I have a data frame that looks like this. names and number of columns will NOT be consistent (sometimes 'C' will not be present, other times "D', 'E', 'F' may be present, etc.). The only consistent variable will always be Y, and I want to regress against Y.
# name and number of columns varies...so need flexible process
Y <- c(4, 4, 3, 4, 3, 2, 3, 2, 2, 3, 4, 4, 3, 4, 8, 6, 5, 4, 3, 6)
A <- c(1, 2, 1, 2, 3, 2, 1, 1, 1, 2, 1, 4, 3, 1, 2, 2, 1, 2, 4, 8)
B <- c(5, 6, 6, 5, 3, 7, 2, 1, 1, 2, 7, 4, 7, 8, 5, 7, 6, 6, 4, 7)
C <- c(9, 1, 2, 2, 1, 4, 5, 6, 7, 8, 89, 9, 7, 6, 5, 6, 8, 9 , 67, 6)
YABC <- data.frame(Y, A, B, C)
I want to loop through each variable and collect output from regression model.
This process creates the desired output, but only for this specific iteration.

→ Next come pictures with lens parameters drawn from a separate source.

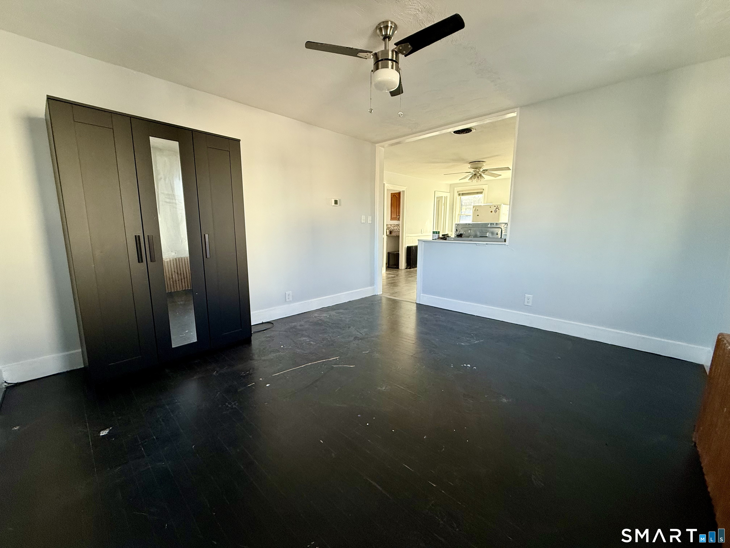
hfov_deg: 102.1
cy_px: 274
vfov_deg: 85.7
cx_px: 365
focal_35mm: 14
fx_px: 295
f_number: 2.2
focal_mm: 2.22
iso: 200
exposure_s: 1/99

model_A <- lm(Y ~ A, YABC)
ID <- 'A'
rsq <- summary(model_A)$r.squared
adj_rsq <- summary(model_A)$adj.r.squared
sig <- summary(model_A)$sigma
datA <- data.frame(ID, rsq, adj_rsq, sig)
model_B <- lm(Y ~ B, YABC)
ID <- 'B'
rsq <- summary(model_B)$r.squared
adj_rsq <- summary(model_B)$adj.r.squared
sig <- summary(model_B)$sigma
datB <- data.frame(ID, rsq, adj_rsq, sig)
model_C <- lm(Y ~ C, YABC)
ID <- 'C'
rsq <- summary(model_C)$r.squared
adj_rsq <- summary(model_C)$adj.r.squared
sig <- summary(model_C)$sigma
datC <- data.frame(ID, rsq, adj_rsq, sig)
output <- rbind(datA, datB, datC)
How can I wrap this in a loop or some other process that will account for varied number and name of columns? Here is my attempt...yes I know it's not right, just me conceptualizing the kind of capability I'd like.
# initialize data frame
output__ <- data.frame(ID__ = as.character(),
rsq__ = as.numeric(),
adj_rsq__ = as.numeric(),
sig__ = as.numeric())
# loop through A, then B, then C
for(i in A:C) {
model_[i] <- lm(Y ~ [i], YABC)
ID <- '[i]'
rsq <- summary(model_[i])$r.squared
adj_rsq <- summary(model_[i])$adj.r.squared
sig <- summary(model_[i])$sigma
data__temp <- (ID__, rsq__, adj_rsq__, sig__)
data__ <- rbind(data__, data__temp)
}
Using @BigDataScientist approach...here is the solution I went with.
# initialize data frame
data__ <- data.frame(ID__ = as.character(),
rsq__ = as.numeric(),
adj_rsq__ = as.numeric(),
sig__ = as.numeric())
# loop through A, then B, then C
for(char in names(YABC)[-1]){
model <- lm(as.formula(paste("Y ~ ", char)), YABC)
ID__ <- paste(char)
rsq__ <- summary(model)$r.squared
adj_rsq__ <- summary(model)$adj.r.squared
sig__ <- summary(model)$sigma
data__temp <- data.frame(ID__, rsq__, adj_rsq__, sig__)
data__ <- rbind(data__, data__temp)
}